A conferma della premialità dell’azione di aggregazione territoriale declinata su aree omogenee, spicca il progetto del Dat «Vallinf@miglia» che interessa laValbrembana, la Valbrembilla, la Valtaleggio e la Valsassina. E le due sponde del lago d’Iseo hanno trovato occasione per riunirsi in un progetto interprovinciale di promozione turistica con il distretto «Iseo L@ke Attrattvità a gonfie vele», capofila CM Sebino bresciano, primo in graduatoria insieme al distretto «GATE» con capofila Seriate.

La Giunta regionale ha comunicato la decisione di incrementare ulteriormente il fondo destinato per la realizzazione degli interventi futuri di attrattività turistica e commerciale della Lombardia con una somma pari a 3milioni di euro.

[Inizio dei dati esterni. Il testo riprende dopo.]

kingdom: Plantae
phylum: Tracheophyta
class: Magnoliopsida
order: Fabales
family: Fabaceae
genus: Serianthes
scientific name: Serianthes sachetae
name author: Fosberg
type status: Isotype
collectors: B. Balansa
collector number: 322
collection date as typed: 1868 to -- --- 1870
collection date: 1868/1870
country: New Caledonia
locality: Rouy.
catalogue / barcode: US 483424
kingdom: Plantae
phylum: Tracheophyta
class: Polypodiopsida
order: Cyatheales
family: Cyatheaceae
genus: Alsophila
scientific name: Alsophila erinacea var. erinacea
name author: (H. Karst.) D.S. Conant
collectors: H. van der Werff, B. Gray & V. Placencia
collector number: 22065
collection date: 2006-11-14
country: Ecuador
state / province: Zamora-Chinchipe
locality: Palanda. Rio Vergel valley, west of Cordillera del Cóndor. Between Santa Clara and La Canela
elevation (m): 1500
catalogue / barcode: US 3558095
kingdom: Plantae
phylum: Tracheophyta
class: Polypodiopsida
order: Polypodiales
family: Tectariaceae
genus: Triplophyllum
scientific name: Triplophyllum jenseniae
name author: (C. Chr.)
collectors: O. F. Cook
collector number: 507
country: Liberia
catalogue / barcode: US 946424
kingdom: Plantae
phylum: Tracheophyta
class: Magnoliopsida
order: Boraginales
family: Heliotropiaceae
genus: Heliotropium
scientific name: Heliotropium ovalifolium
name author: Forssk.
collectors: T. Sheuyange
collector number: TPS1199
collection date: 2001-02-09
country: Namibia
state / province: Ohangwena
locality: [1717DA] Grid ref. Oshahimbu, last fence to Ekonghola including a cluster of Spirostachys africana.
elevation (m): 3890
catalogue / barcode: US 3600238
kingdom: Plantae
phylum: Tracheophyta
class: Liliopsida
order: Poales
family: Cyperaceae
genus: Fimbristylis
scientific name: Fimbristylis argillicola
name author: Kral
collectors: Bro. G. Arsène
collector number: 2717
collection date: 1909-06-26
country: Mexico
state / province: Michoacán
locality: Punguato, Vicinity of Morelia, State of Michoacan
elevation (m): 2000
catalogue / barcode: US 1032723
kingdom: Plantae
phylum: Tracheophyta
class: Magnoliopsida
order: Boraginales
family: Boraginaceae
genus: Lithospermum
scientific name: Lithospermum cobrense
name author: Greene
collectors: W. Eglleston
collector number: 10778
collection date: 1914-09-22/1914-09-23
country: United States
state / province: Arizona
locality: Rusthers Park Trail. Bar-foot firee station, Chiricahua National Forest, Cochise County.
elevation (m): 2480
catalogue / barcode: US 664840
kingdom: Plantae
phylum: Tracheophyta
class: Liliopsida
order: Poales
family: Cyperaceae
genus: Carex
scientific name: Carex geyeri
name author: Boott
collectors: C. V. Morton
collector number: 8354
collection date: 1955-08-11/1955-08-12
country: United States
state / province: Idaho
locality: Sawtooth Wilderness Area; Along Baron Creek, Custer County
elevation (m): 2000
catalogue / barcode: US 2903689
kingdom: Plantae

La nostra provincia è quella che ha avuto il maggior contributo con ben otto progetti presi in considerazione e premiati.

BERGAMO

- Gate, Green Attractivity Territory for Expo, (Comune di Seriate)

- Bassa Pianura Bergamasca, (Romano di Lombardia)

- Fontium e Mercatorum, (San Pellegrino Terme)

- Distretto dell’Attrattività del Lemine-Valle Imagna (Comunità Montana Valle Imagna)

- La Valle dei Sapori (Clusone)

- Isola Bergamasca,(Ponte San Pietro)

- Valli in F@amiglia (Zogno)

- Dat del Brembo e dei Colli di Bergamo - «Free Time Area - All in one» (Dalmine).

BRESCIA - 1.535.955 euro

- Iseo L@ke attrattività a Gonfie Vele (Comunità Montana del Sebino Bresciano)

- Garda L@ke - Un lago di opportunit@ (Unione Comuni Valtenesi)

- Nel solco della Preistori@ - Dalla incisioni rupestri alla Smart Life (Darfo Boario Terme)

- Distretto dell’Attrattività Turistica e Commerciale Terre di Franciacorta (Gussago).

COMO - 844.082 euro

- Brianza Shopping Experience (Cantù)

- Distretto delle Prealpi Comasche (Cavallasca)

- Percorsi di Terra e di Lago (Argegno).

CREMONA - 754.633 euro

- Distretto dell’attrattività delle Terre del Casalasco. Un Territorio in movimento, (Casalmaggiore)

- Distretto della Bellezza (Pandino).

LECCO - 586.144 euro

- Dat Varenna - Lake Como tra lago e monti verso Expo e anche oltre (Verenna)

- D.a.t. «L.e.t.’s. Mo.v.e.» - Lago e Territori Sovracomunali di Monti e Valli per Expo (Calolziocorte).

LODI - 363.000 euro

- Dove l’Adda e il Lambro incontrano il Po: itinerari fra fiumi, arte, natura e buona cucina (Casalpusterlengo).

MONZA E BRIANZA - 770.000 euro

- Brian Tech - Un territorio a port@ta di smartphone (Vimercate)

- Distretto Vallelambro - «ValleLambro: la Brianza del verde, dell’arte e del buon gusto » (Lissone).

MILANO - 1.152.429 euro

- Distretto dell’Attrattività dell’Alto Milanese (Legnano)

- Vie di Terra e di Acqua, (Segrate)

- Distretto Abbiatense-Magentino, Distretto dell’Attrattività Territoriale Integrata Turistica e Commerciale - «Keep Calm & Deep in Nature!», (Abbiategrasso).

MANTOVA - 327.790 euro

- Oglio Po (Sabbioneta).

PAVIA - 1.435.967 euro

- Terre Viscontee (Belgioioso)

- Distretto della Lomellina - «Rice Experiences» (Mede)

- Un PO’ diVINO, (Broni)

- Tra Terre e Fiumi (San Martino Siccomario).

SONDRIO - 380.000 euro

- Percorsi di Valchiavenna: dalle vie d’acqua di Leonardo alle vie della storia dell’arte e della fede (Piuro).

VARESE - 770.000 euro

- Il portale di Expo sulla Svizzera di Lavena Ponte Tresa;

- Gallarate, Cassano, Castelli Viscontei (Gallarate).